• _To-do item_: Change every occurrence of "chart" to "graph" throughout the records below and reproduce them with nothing else altered.

• _Extracted information_:
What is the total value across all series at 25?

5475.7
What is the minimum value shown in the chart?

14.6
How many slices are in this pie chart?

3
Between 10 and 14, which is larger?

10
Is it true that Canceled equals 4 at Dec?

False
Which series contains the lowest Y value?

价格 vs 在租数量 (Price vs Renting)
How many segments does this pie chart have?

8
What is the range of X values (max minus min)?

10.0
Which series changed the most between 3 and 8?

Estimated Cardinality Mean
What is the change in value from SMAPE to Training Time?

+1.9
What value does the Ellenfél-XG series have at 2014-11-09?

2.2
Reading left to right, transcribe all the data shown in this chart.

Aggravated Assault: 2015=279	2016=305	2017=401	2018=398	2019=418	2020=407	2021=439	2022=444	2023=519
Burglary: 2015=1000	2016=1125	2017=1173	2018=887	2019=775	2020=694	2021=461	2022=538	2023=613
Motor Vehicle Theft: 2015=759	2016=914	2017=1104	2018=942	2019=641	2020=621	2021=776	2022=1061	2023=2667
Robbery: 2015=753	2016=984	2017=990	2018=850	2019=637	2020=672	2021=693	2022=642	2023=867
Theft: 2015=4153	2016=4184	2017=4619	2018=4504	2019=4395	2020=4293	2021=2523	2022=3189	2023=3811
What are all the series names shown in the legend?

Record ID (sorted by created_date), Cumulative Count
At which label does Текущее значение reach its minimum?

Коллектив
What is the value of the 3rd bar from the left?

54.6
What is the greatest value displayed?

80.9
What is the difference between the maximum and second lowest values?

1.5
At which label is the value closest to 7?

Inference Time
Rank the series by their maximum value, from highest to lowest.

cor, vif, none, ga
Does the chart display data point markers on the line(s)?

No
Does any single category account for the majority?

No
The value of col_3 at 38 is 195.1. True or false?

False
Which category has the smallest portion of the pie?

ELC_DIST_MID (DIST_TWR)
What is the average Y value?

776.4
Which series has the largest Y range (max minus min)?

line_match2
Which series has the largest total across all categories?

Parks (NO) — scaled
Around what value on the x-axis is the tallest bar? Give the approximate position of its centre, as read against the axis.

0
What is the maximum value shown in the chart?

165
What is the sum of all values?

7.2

• _Written response_:
What is the total value across all series at 25?

5475.7
What is the minimum value shown in the graph?

14.6
How many slices are in this pie graph?

3
Between 10 and 14, which is larger?

10
Is it true that Canceled equals 4 at Dec?

False
Which series contains the lowest Y value?

价格 vs 在租数量 (Price vs Renting)
How many segments does this pie graph have?

8
What is the range of X values (max minus min)?

10.0
Which series changed the most between 3 and 8?

Estimated Cardinality Mean
What is the change in value from SMAPE to Training Time?

+1.9
What value does the Ellenfél-XG series have at 2014-11-09?

2.2
Reading left to right, transcribe all the data shown in this graph.

Aggravated Assault: 2015=279	2016=305	2017=401	2018=398	2019=418	2020=407	2021=439	2022=444	2023=519
Burglary: 2015=1000	2016=1125	2017=1173	2018=887	2019=775	2020=694	2021=461	2022=538	2023=613
Motor Vehicle Theft: 2015=759	2016=914	2017=1104	2018=942	2019=641	2020=621	2021=776	2022=1061	2023=2667
Robbery: 2015=753	2016=984	2017=990	2018=850	2019=637	2020=672	2021=693	2022=642	2023=867
Theft: 2015=4153	2016=4184	2017=4619	2018=4504	2019=4395	2020=4293	2021=2523	2022=3189	2023=3811
What are all the series names shown in the legend?

Record ID (sorted by created_date), Cumulative Count
At which label does Текущее значение reach its minimum?

Коллектив
What is the value of the 3rd bar from the left?

54.6
What is the greatest value displayed?

80.9
What is the difference between the maximum and second lowest values?

1.5
At which label is the value closest to 7?

Inference Time
Rank the series by their maximum value, from highest to lowest.

cor, vif, none, ga
Does the graph display data point markers on the line(s)?

No
Does any single category account for the majority?

No
The value of col_3 at 38 is 195.1. True or false?

False
Which category has the smallest portion of the pie?

ELC_DIST_MID (DIST_TWR)
What is the average Y value?

776.4
Which series has the largest Y range (max minus min)?

line_match2
Which series has the largest total across all categories?

Parks (NO) — scaled
Around what value on the x-axis is the tallest bar? Give the approximate position of its centre, as read against the axis.

0
What is the maximum value shown in the graph?

165
What is the sum of all values?

7.2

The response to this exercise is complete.